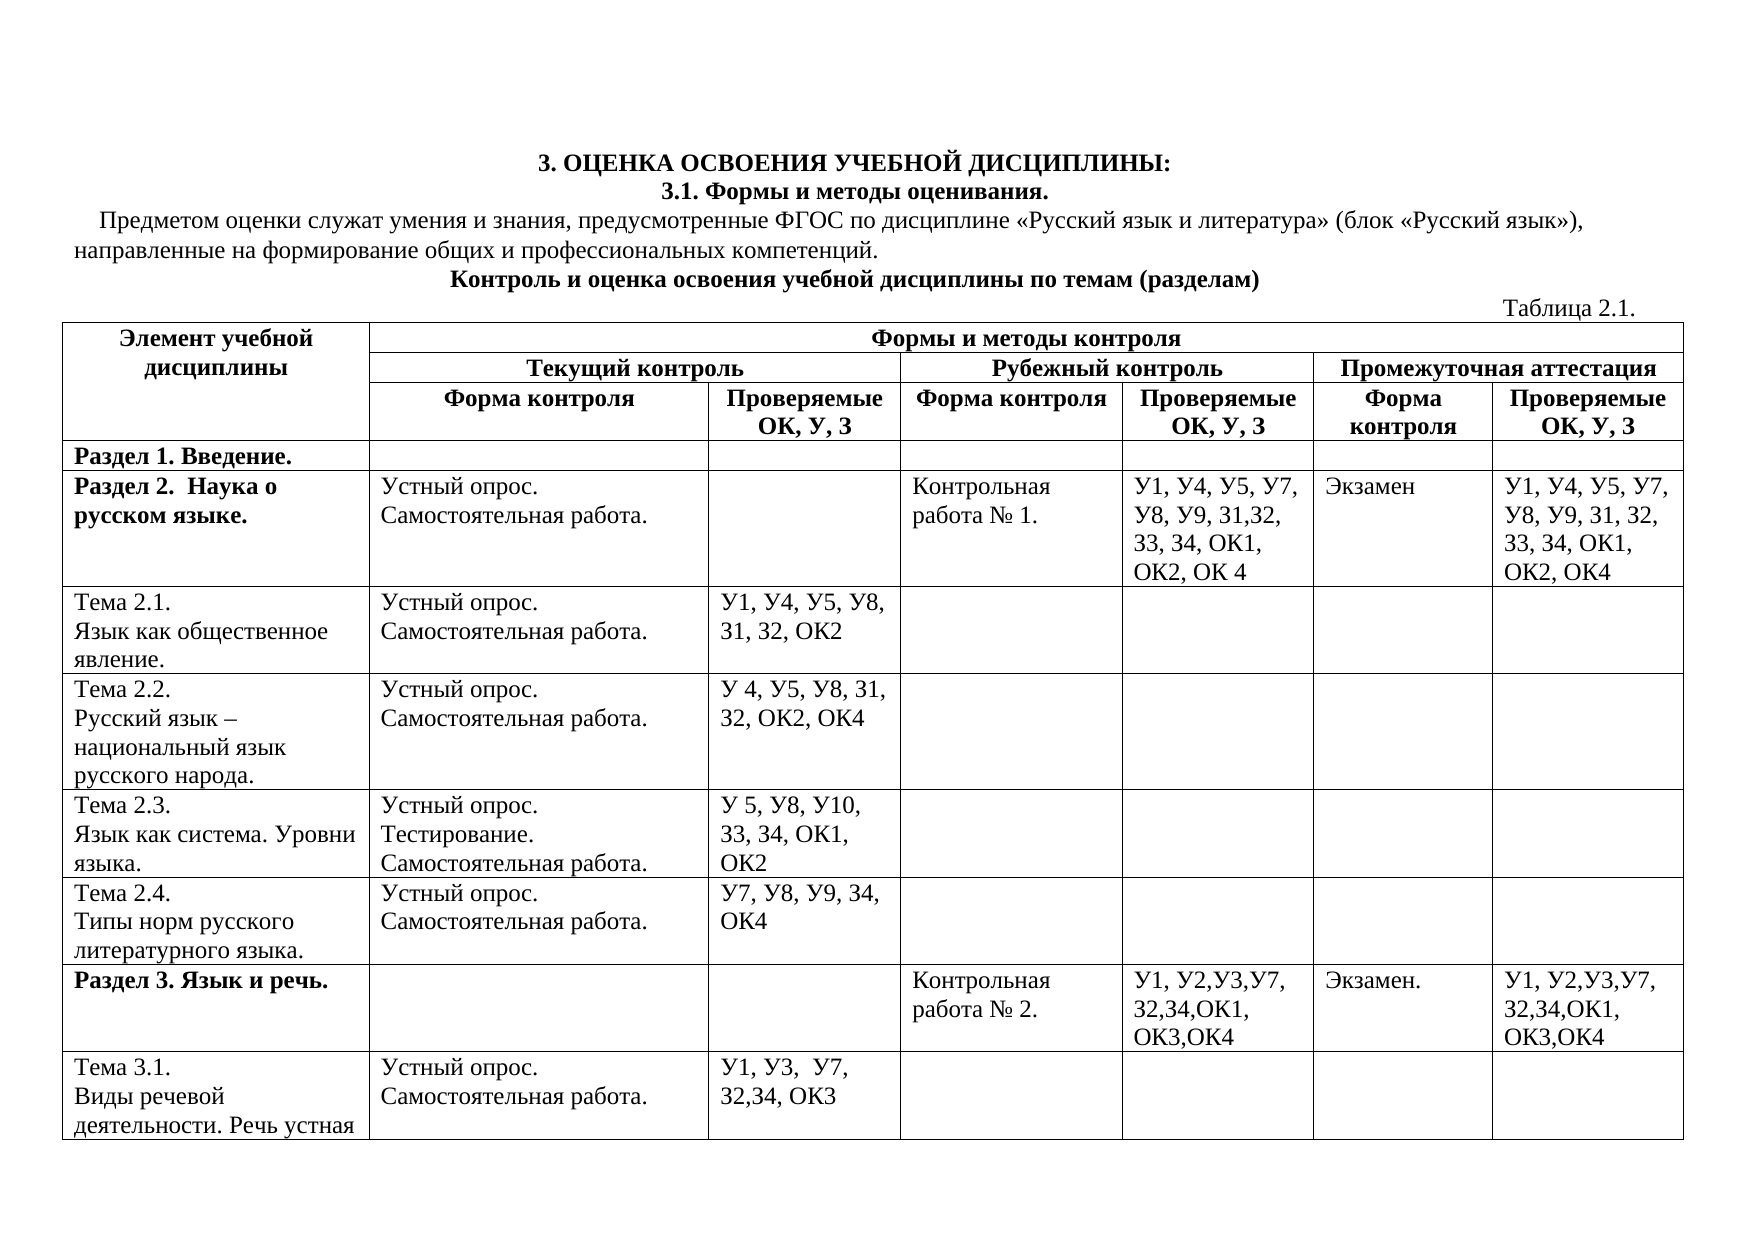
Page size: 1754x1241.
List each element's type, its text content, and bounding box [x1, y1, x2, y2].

table_cell У 5, У8, У10, З3, З4, ОК1, ОК2 [709, 790, 900, 877]
table_header Формы и методы контроля [370, 323, 1683, 352]
table_cell Проверяемые ОК, У, З [709, 383, 900, 440]
table_cell Промежуточная аттестация [1314, 353, 1683, 382]
table_cell [1493, 674, 1683, 789]
table_cell [1123, 1052, 1313, 1138]
table_cell [901, 1052, 1122, 1138]
table_cell У7, У8, У9, З4, ОК4 [709, 878, 900, 964]
table_cell [1314, 674, 1492, 789]
table_cell [709, 965, 900, 1051]
table_cell Устный опрос. Самостоятельная работа. [370, 587, 708, 673]
table_cell [901, 878, 1122, 964]
text 3. ОЦЕНКА ОСВОЕНИЯ УЧЕБНОЙ ДИСЦИПЛИНЫ: [74, 148, 1636, 176]
table_cell У1, У4, У5, У7, У8, У9, З1,З2, З3, З4, ОК1, ОК2, ОК 4 [1123, 471, 1313, 586]
table_cell [1314, 790, 1492, 877]
table_cell Устный опрос. Тестирование. Самостоятельная работа. [370, 790, 708, 877]
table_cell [370, 1052, 708, 1138]
table_header Элемент учебной дисциплины [63, 323, 369, 440]
table_cell [370, 441, 708, 470]
table_cell [370, 965, 708, 1051]
table_cell У1, У4, У5, У8, З1, З2, ОК2 [709, 587, 900, 673]
table_cell У1, У2,У3,У7, З2,З4,ОК1, ОК3,ОК4 [1493, 965, 1683, 1051]
text 3.1. Формы и методы оценивания. [74, 176, 1636, 205]
table_cell [901, 674, 1122, 789]
table_cell Контрольная работа № 1. [901, 471, 1122, 586]
table_cell У1, У2,У3,У7, З2,З4,ОК1, ОК3,ОК4 [1123, 965, 1313, 1051]
table_cell [1123, 587, 1313, 673]
table_cell [1314, 441, 1492, 470]
table_cell [1123, 878, 1313, 964]
table_cell Тема 2.2. Русский язык – национальный язык русского народа. [63, 674, 369, 789]
table_cell [1493, 790, 1683, 877]
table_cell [709, 1052, 900, 1138]
table_cell У1, У4, У5, У7, У8, У9, З1, З2, З3, З4, ОК1, ОК2, ОК4 [1493, 471, 1683, 586]
table_cell [1123, 674, 1313, 789]
table_cell Рубежный контроль [901, 353, 1313, 382]
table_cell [63, 1052, 369, 1138]
table_cell [1123, 790, 1313, 877]
table_cell Устный опрос. Самостоятельная работа. [370, 471, 708, 586]
text Контроль и оценка освоения учебной дисциплины по темам (разделам) [74, 264, 1636, 293]
table_cell [1493, 587, 1683, 673]
table_cell Раздел 3. Язык и речь. [63, 965, 369, 1051]
table_cell [709, 471, 900, 586]
table_cell [1123, 441, 1313, 470]
table_cell [1493, 441, 1683, 470]
table_cell Раздел 2. Наука о русском языке. [63, 471, 369, 586]
table_cell Тема 2.3. Язык как система. Уровни языка. [63, 790, 369, 877]
table_cell Проверяемые ОК, У, З [1493, 383, 1683, 440]
table_cell Тема 2.4. Типы норм русского литературного языка. [63, 878, 369, 964]
table_cell [901, 790, 1122, 877]
table_cell Раздел 1. Введение. [63, 441, 369, 470]
table_cell Текущий контроль [370, 353, 900, 382]
table_cell Форма контроля [901, 383, 1122, 440]
table_cell Экзамен [1314, 471, 1492, 586]
table_cell Проверяемые ОК, У, З [1123, 383, 1313, 440]
table_cell Форма контроля [370, 383, 708, 440]
table_cell Форма контроля [1314, 383, 1492, 440]
table_cell [709, 441, 900, 470]
table_cell [1493, 878, 1683, 964]
table_cell [1314, 878, 1492, 964]
table_cell [901, 441, 1122, 470]
table_cell У 4, У5, У8, З1, З2, ОК2, ОК4 [709, 674, 900, 789]
table_cell Экзамен. [1314, 965, 1492, 1051]
table_cell [1493, 1052, 1683, 1138]
table_cell Контрольная работа № 2. [901, 965, 1122, 1051]
table_cell [1314, 1052, 1492, 1138]
text Предметом оценки служат умения и знания, предусмотренные ФГОС по дисциплине «Русский язык и литература» (блок «Русский язык»), направленные на формирование общих и профессиональных компетенций. [74, 205, 1636, 264]
table_cell Устный опрос. Самостоятельная работа. [370, 674, 708, 789]
table_cell [901, 587, 1122, 673]
table_cell [1314, 587, 1492, 673]
table_cell Устный опрос. Самостоятельная работа. [370, 878, 708, 964]
text Таблица 2.1. [74, 293, 1636, 322]
table_cell Тема 2.1. Язык как общественное явление. [63, 587, 369, 673]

**JOB ITEM**
Whenever a line of the material holds the word "Экзамен", copy it out.

**EXERCISE OUTPUT**
table_cell Экзамен [1314, 471, 1492, 586]
table_cell Экзамен. [1314, 965, 1492, 1051]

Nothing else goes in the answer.